Ich will meine Frau auf ihrem beruflichen Weg noch mehr unterstützen. Wir sind ein Team.
Was ist anstrengender, sich einen Tag lang um den Haushalt zu kümmern oder die Nachrichten zu moderieren?
Beides hat, je nach Tagesform, seine Tücken (lacht). Im Büro können sich die Ereignisse überstürzen, weil sich die News-Lage ständig ändert. Aber auch zu Hause kann es hektisch zu- und hergehen, wenn zum Beispiel plötzlich ein Kind krank wird und organisatorisch alles auf den Kopf gestellt wird. Eines aber ist klar: Das Familienleben, so abenteuerlich es ist, ist wunderschön.
Sie hatten kürzlich einen Unfall.
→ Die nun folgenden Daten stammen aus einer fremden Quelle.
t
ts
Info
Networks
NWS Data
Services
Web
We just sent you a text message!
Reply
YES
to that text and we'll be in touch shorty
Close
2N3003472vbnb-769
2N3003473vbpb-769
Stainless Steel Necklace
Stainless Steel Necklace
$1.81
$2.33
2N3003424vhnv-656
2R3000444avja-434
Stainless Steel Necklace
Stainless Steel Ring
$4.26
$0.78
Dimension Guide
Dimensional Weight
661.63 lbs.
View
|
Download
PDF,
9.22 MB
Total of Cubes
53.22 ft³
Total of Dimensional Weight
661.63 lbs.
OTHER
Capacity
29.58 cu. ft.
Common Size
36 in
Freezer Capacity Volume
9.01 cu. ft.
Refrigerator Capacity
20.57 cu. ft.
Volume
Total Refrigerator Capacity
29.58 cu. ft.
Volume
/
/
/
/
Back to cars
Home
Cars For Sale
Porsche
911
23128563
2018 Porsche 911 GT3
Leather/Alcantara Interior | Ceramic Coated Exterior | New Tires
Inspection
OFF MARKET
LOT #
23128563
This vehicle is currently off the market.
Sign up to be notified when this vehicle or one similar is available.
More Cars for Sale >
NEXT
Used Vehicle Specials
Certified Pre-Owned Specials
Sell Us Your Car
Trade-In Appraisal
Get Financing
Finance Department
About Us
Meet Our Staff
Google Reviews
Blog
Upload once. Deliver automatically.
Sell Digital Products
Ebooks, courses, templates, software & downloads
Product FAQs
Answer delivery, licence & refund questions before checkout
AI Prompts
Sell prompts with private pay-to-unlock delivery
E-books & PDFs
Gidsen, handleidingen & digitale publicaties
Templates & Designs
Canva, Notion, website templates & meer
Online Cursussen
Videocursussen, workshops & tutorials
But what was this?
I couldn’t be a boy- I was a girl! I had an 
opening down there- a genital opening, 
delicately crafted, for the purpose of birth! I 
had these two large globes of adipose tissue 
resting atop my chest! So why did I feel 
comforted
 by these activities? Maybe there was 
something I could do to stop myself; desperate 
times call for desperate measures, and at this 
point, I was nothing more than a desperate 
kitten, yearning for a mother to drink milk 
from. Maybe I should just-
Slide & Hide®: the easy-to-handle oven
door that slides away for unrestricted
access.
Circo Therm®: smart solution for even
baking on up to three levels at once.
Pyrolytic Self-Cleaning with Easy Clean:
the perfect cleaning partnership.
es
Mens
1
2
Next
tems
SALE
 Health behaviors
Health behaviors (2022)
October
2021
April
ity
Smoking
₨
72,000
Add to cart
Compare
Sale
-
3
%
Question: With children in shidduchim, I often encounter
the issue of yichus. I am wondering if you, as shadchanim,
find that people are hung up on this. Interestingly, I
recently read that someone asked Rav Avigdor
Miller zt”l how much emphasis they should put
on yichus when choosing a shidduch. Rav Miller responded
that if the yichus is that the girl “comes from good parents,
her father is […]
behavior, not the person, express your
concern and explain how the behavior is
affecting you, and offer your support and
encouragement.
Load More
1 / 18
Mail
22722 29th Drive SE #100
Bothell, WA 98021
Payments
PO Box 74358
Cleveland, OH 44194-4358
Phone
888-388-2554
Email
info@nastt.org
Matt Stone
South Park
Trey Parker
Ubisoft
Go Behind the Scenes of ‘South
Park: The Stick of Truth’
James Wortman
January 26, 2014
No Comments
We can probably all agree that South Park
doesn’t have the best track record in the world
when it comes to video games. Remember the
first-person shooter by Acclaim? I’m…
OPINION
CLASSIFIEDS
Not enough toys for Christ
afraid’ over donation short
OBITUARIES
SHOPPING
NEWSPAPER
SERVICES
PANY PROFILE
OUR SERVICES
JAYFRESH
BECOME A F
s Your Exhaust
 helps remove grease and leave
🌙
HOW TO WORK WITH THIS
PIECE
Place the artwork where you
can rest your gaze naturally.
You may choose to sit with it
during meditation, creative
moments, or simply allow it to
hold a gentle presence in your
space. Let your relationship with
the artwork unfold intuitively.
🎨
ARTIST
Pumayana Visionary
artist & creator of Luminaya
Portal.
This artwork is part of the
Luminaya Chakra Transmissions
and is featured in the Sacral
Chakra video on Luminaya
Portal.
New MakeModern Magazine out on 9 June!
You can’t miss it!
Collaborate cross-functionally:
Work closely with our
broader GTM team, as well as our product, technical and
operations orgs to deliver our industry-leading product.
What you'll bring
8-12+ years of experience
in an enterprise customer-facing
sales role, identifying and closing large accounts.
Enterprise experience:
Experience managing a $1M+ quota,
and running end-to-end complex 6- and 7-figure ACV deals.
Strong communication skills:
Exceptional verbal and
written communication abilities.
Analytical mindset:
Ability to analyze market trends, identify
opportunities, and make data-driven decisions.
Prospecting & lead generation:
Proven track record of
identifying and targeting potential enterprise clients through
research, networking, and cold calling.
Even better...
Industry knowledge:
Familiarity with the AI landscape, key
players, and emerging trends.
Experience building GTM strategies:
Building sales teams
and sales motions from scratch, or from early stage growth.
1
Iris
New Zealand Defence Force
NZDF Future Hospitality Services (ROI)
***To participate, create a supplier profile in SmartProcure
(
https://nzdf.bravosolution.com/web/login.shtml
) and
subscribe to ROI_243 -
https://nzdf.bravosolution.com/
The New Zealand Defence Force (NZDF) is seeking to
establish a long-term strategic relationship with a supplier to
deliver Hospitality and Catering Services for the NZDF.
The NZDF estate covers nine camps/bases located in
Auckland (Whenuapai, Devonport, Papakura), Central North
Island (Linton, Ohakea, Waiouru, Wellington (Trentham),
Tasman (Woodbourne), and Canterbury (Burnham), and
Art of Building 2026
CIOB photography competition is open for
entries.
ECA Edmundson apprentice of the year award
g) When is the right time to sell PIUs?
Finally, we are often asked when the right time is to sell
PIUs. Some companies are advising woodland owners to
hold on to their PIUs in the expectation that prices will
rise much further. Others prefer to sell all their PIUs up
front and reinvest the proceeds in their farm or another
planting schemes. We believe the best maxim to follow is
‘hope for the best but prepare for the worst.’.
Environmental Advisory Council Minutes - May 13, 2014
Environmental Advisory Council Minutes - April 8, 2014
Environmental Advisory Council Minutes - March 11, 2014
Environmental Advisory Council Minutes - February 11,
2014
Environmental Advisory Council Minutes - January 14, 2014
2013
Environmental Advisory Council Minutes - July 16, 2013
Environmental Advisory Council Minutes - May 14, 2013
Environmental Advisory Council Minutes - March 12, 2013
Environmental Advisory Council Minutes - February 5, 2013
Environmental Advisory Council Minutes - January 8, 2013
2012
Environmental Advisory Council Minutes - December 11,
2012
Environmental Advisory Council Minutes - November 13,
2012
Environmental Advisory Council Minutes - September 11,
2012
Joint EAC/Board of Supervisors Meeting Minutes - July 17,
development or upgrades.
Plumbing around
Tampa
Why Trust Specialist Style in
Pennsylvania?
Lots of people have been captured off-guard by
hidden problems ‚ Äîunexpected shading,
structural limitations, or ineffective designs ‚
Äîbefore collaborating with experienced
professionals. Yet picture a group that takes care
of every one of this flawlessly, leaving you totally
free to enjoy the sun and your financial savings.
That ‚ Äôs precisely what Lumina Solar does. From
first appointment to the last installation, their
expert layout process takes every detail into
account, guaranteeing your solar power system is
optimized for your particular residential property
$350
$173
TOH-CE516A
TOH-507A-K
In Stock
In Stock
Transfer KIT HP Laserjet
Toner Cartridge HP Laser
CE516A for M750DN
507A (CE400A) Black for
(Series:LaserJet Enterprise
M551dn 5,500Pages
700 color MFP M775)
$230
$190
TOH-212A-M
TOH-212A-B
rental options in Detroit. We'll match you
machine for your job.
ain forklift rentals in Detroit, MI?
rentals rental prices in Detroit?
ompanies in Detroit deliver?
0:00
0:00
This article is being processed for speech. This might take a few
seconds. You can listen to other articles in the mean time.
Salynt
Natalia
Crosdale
Was ist passiert?
Es war eigentlich etwas recht Banales: Es kam mir beim Räumen eine schwere, metallbeschlagene Kiste entgegen, die unbedingt meine Stirn küssen wollte.
Sie haben den Zwischenfall selber auf Twitter gemeldet. Haben Sie damit gerechnet, dass dies solche Wellen schlägt?
Die Reaktionen überwältigten mich fast mehr als die Kiste. Ich wollte eigentlich nur meinen beiden Kolleginnen Cornelia Boesch und Andrea Vetsch für ihr unkompliziertes Einspringen danken. Und dachte, ich könnte dem Publikum – das mich dann Tage später mit lädierter Stirn sieht – meinen Vorfall «vortelefonieren». Denn mir war sofort klar: Diese Wunde lässt sich nicht überschminken. Aber der Tweet löste mehr Fragen aus, als er Antworten gab. Klassische Fehleinschätzung.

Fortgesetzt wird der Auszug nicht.